Он видел, как пробили летку, как по желобу, взметнув тучу искр и пара, в ковш рванулась огненная лава, как пролет цеха озарила какая-то космическая вспышка. Стоящие впереди его черные на оранжевом фоне фигуры сталеваров выглядели сказочно огромными, казались каменными волшебниками в кратере извергающегося вулкана. Потом он видел их лица, удовлетворенные и счастливые…
Он вернулся в мастерскую, с жадностью схватил глину. Лепил весь день, другой… Забывал обедать, бриться. Лепил. Но чувствовал, что не может отойти от натуры, чтобы увидеть ее целиком, уловить в ней не только внешние детали, мелкие «фактики», но и индивидуально-характерное и вместе с тем типическое.

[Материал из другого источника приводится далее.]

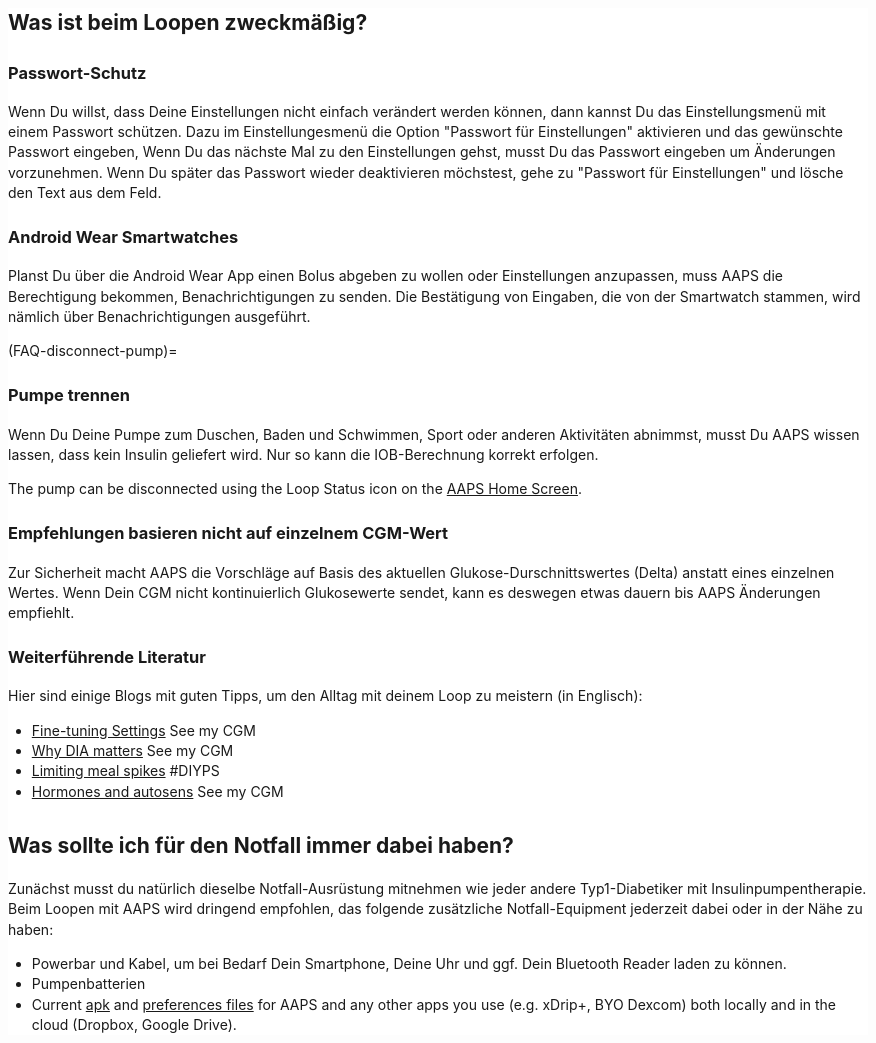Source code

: ## Was ist beim Loopen zweckmäßig?

### Passwort-Schutz

Wenn Du willst, dass Deine Einstellungen nicht einfach verändert werden können, dann kannst Du das Einstellungsmenü mit einem Passwort schützen. Dazu im Einstellungesmenü die Option "Passwort für Einstellungen" aktivieren und das gewünschte Passwort eingeben, Wenn Du das nächste Mal zu den Einstellungen gehst, musst Du das Passwort eingeben um Änderungen vorzunehmen. Wenn Du später das Passwort wieder deaktivieren möchstest, gehe zu "Passwort für Einstellungen" und lösche den Text aus dem Feld.

### Android Wear Smartwatches

Planst Du über die Android Wear App einen Bolus abgeben zu wollen oder Einstellungen anzupassen, muss AAPS die Berechtigung bekommen, Benachrichtigungen zu senden. Die Bestätigung von Eingaben, die von der Smartwatch stammen, wird nämlich über Benachrichtigungen ausgeführt.

(FAQ-disconnect-pump)=

### Pumpe trennen

Wenn Du Deine Pumpe zum Duschen, Baden und Schwimmen, Sport oder anderen Aktivitäten abnimmst, musst Du AAPS wissen lassen, dass kein Insulin geliefert wird. Nur so kann die IOB-Berechnung korrekt erfolgen.

The pump can be disconnected using the Loop Status icon on the [AAPS Home Screen](../Getting-Started/Screenshots.md#loop-status).

### Empfehlungen basieren nicht auf einzelnem CGM-Wert

Zur Sicherheit macht AAPS die Vorschläge auf Basis des aktuellen Glukose-Durschnittswertes (Delta) anstatt eines einzelnen Wertes. Wenn Dein CGM nicht kontinuierlich Glukosewerte sendet, kann es deswegen etwas dauern bis AAPS Änderungen empfiehlt.

### Weiterführende Literatur

Hier sind einige Blogs mit guten Tipps, um den Alltag mit deinem Loop zu meistern (in Englisch):

- [Fine-tuning Settings](https://seemycgm.com/2017/10/29/fine-tuning-settings/) See my CGM
- [Why DIA matters](https://seemycgm.com/2017/08/09/why-dia-matters/) See my CGM
- [Limiting meal spikes](https://diyps.org/2016/07/11/picture-this-how-to-do-eating-soon-mode/) #DIYPS
- [Hormones and autosens](https://seemycgm.com/2017/06/06/hormones-2/) See my CGM

## Was sollte ich für den Notfall immer dabei haben?

Zunächst musst du natürlich dieselbe Notfall-Ausrüstung mitnehmen wie jeder andere Typ1-Diabetiker mit Insulinpumpentherapie. Beim Loopen mit AAPS wird dringend empfohlen, das folgende zusätzliche Notfall-Equipment jederzeit dabei oder in der Nähe zu haben:

- Powerbar und Kabel, um bei Bedarf Dein Smartphone, Deine Uhr und ggf. Dein Bluetooth Reader laden zu können.
- Pumpenbatterien
- Current [apk](../SettingUpAaps/BuildingAaps.md) and [preferences files](../Usage/ExportImportSettings.md) for AAPS and any other apps you use (e.g. xDrip+, BYO Dexcom) both locally and in the cloud (Dropbox, Google Drive).
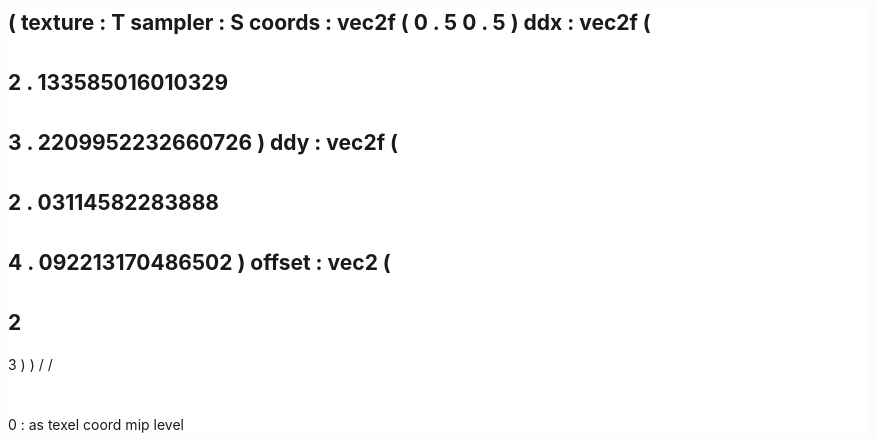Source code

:(
texture
:
T
sampler
:
S
coords
:
vec2f
(
0
.
5
0
.
5
)
ddx
:
vec2f
(
-
2
.
133585016010329
-
3
.
2209952232660726
)
ddy
:
vec2f
(
-
2
.
03114582283888
-
4
.
092213170486502
)
offset
:
vec2
(
-
2
-
3
)
)
/
/
#
0
:
as
texel
coord
mip
level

Однако ежедневно продолжал лепить, но знал, что делает это напрасно. И ему все явственнее слышалась истина: кроме удивления, нужна любовь, и не только к натуре – сталевару, но ко всему, что окружает Никодима Семеныча и его товарищей, надо знать, верно чувствовать их жизнь, не обманываться, ища в своем волнении экскурсанта радостный трепет открывателя. Он познал эту радость в честной работе над «Крестьянкой» и теперь видел в себе раба конъюнктуры.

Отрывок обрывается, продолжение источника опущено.